BEGIN Provided text

Reading More Books (But Not Blogging About Them)

My New Year's Resolution last year was to to try to read more books and to blog about my progress.

I managed the first bit okay(ish), but I totally failed at the second part. I started off super keen, photographing all the books I was reading and writing what I thought would be the first of a series of monthly blog posts (haha). I didn't blog about books again until August, but I kept track of my reading all the way through spring and most of the summer.


I bought books from my local bookshop, and second hand. I borrowed them from the library and from my mum.

 

I read books in bed first thing in the morning (sometimes with a cat for company)...


... while eating breakfast...


... on trains, in cafes, on lazy summer afternoons...

 

... just before bed, and late at night when I couldn't sleep.

 

I read fun books and boring books, old faves and new discoveries, some I absolutely adored and some which were so terrible that I'm baffled as to why they are (apparently) so popular.

I kept a draft blog post running with photos and a list of the books I'd been reading. Then when I discovered the joys of audiobooks in the summer I dutifully took screenshots of each book I started, still thinking "I'll get round to blogging about these sometime soon!"

My enthusiasm for reading waxed and waned through the year but at no point did I actually feel excited to blog about what I was reading. It gradually dawned on me that this was because I don't actually enjoy blogging about books that much and the act of keeping track of everything I was reading was sucking a lot of the joy out of the process.

END Provided text
BEGIN Material provided

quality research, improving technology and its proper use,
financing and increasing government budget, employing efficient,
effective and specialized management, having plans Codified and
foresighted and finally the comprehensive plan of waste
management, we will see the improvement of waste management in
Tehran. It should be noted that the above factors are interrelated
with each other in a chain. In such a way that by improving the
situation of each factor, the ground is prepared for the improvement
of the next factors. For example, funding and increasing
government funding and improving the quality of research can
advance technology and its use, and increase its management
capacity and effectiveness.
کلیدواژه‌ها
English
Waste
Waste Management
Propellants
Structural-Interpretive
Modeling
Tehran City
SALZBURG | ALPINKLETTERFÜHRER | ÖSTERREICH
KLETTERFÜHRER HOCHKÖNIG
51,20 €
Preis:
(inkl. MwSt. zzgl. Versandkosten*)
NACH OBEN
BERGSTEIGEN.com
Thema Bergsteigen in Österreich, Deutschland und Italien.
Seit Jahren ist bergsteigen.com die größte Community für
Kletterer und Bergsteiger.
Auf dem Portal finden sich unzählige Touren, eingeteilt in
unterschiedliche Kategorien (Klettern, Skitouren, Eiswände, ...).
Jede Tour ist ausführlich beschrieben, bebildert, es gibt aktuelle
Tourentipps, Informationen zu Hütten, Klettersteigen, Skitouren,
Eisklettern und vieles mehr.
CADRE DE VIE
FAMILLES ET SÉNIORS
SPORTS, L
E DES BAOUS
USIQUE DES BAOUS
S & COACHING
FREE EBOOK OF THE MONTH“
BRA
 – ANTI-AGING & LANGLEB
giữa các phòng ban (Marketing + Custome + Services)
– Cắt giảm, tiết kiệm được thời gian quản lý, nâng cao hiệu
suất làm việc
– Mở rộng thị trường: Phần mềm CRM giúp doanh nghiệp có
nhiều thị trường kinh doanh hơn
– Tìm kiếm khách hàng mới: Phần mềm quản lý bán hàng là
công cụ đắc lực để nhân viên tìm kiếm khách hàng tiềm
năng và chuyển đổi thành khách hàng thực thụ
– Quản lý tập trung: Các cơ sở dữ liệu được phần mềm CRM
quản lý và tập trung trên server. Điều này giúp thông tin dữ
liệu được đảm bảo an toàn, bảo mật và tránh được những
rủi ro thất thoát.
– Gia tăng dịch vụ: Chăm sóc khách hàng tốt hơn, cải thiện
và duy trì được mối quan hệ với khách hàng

END Material provided

**Study questions:**
a - Decide whether each statement below agrees with the post about reading more books. Answer yes or no for each, and quote the words from the post that settle it.
(i) The writer borrowed books from the library.
(ii) The writer started listening to audiobooks in the winter.
(iii) The writer kept up monthly blog posts about books through the first half of the year.
b - In the post about reading more books, what did the writer do with each audiobook they started?
c - Write the next part of the post about reading more books, starting after its last sentence.

**Answers to the exercise:**
a -
(i) Yes: "I borrowed them from the library and from my mum."
(ii) No: "when I discovered the joys of audiobooks in the summer"
(iii) No: "I didn't blog about books again until August"

b - The writer took screenshots of each one.

c -
For neatness though, I've had a think and tallied the books I read from June to December. Excluding the books I've forgotten about, all the books I started but gave up on and the many many books which I keep meaning to finish but just not getting round to, I read The Uncommon Reader by Alan Bennett , The Watchmaker of Filigree Street by Natasha Pulley, The Cuckoo's Calling, The Silkworm & Career of Evil  by Robert Galbraith, The Other Mrs Walker by Mary Paulson-Ellis, and The Midwich Cuckoos by John Wyndham.

I also listened to How to Stop Time by Matt Haig, The Keeper of Lost Things by Ruth Hogan, Rack, Ruin & Murder by Ann Granger, Death Descends on Saturn Villa by M. R. Kasasian, A Study in Brimstone & The Hell-Hound of the Baskervilles by G. S. Denning, Tales from the Dead of Night: 13 Classic Ghost Stories, Origin by Dan Brown, Murder by Sarah Pinborough, one of the volumes of The Time Traveller's Almanac, and La Belle Sauvage by Phillip Pullman.

So (along with the 13 books I read earlier in the year), that's about 31 books in total for 2017. Not a particularly impressive number but definitely a lot more than I read in 2016.

I don't know how many books I'll end up reading (or listening to) this year. I hope it's more than 31 but it might well be less. Either way, I definitely won't be blogging about them!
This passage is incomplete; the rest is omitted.